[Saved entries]
------------------------------
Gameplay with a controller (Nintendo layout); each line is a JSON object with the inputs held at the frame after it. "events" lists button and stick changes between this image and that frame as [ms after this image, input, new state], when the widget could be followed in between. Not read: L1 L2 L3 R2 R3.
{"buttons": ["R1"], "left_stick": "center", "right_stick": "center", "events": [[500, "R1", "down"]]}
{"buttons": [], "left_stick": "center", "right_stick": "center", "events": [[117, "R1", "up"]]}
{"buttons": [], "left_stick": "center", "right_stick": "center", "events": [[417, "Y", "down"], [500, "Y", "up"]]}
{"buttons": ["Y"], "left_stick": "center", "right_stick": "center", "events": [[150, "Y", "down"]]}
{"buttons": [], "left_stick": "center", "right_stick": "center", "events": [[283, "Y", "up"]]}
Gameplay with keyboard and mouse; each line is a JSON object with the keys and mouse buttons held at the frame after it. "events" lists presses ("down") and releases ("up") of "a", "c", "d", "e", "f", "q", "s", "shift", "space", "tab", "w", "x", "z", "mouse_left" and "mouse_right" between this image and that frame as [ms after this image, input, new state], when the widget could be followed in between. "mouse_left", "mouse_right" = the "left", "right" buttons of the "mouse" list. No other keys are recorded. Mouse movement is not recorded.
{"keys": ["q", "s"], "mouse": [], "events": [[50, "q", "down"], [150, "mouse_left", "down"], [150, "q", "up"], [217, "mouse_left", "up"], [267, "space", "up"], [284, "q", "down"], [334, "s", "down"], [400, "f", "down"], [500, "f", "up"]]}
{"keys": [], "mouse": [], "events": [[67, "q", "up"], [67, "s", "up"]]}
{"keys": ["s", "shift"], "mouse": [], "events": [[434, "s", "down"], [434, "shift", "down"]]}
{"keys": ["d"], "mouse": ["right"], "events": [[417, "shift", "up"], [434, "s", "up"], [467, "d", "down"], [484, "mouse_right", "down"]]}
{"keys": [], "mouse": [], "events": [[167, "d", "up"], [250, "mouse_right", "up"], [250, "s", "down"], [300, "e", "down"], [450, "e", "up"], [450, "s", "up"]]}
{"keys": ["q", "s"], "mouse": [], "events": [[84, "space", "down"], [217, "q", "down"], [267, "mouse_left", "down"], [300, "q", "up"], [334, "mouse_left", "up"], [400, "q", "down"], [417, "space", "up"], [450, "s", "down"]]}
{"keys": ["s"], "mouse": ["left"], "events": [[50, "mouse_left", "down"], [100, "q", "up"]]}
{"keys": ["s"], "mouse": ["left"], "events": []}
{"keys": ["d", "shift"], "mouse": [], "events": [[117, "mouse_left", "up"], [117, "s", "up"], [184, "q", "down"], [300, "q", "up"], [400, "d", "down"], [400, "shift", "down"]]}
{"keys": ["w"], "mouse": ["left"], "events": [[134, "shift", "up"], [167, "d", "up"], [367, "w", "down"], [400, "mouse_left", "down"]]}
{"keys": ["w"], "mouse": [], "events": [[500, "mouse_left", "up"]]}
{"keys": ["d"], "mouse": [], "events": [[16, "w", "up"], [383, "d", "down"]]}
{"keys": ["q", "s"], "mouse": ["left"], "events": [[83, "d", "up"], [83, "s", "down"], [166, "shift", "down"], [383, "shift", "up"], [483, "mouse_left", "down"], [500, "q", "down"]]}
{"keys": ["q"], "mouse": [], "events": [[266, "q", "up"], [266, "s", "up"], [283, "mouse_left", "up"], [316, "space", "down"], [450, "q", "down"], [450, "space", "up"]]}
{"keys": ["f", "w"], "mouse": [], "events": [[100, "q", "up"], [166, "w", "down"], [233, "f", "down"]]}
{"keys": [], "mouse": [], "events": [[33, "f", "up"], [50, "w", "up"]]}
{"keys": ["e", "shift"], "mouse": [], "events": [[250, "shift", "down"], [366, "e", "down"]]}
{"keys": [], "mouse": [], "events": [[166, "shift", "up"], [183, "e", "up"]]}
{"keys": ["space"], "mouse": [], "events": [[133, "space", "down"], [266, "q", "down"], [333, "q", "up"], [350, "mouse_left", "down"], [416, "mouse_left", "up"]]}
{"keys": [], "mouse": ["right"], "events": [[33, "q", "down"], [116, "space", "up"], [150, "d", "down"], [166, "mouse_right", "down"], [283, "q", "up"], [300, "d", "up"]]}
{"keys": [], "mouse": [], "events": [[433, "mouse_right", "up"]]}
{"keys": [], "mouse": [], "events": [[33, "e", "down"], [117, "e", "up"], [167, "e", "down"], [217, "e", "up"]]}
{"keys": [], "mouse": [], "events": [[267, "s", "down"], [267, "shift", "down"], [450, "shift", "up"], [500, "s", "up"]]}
------------------------------
TASK PROMPT —
Every line of the records that includes the word "object" should be gathered.

EXERCISE ANSWER —
Gameplay with a controller (Nintendo layout); each line is a JSON object with the inputs held at the frame after it. "events" lists button and stick changes between this image and that frame as [ms after this image, input, new state], when the widget could be followed in between. Not read: L1 L2 L3 R2 R3.
Gameplay with keyboard and mouse; each line is a JSON object with the keys and mouse buttons held at the frame after it. "events" lists presses ("down") and releases ("up") of "a", "c", "d", "e", "f", "q", "s", "shift", "space", "tab", "w", "x", "z", "mouse_left" and "mouse_right" between this image and that frame as [ms after this image, input, new state], when the widget could be followed in between. "mouse_left", "mouse_right" = the "left", "right" buttons of the "mouse" list. No other keys are recorded. Mouse movement is not recorded.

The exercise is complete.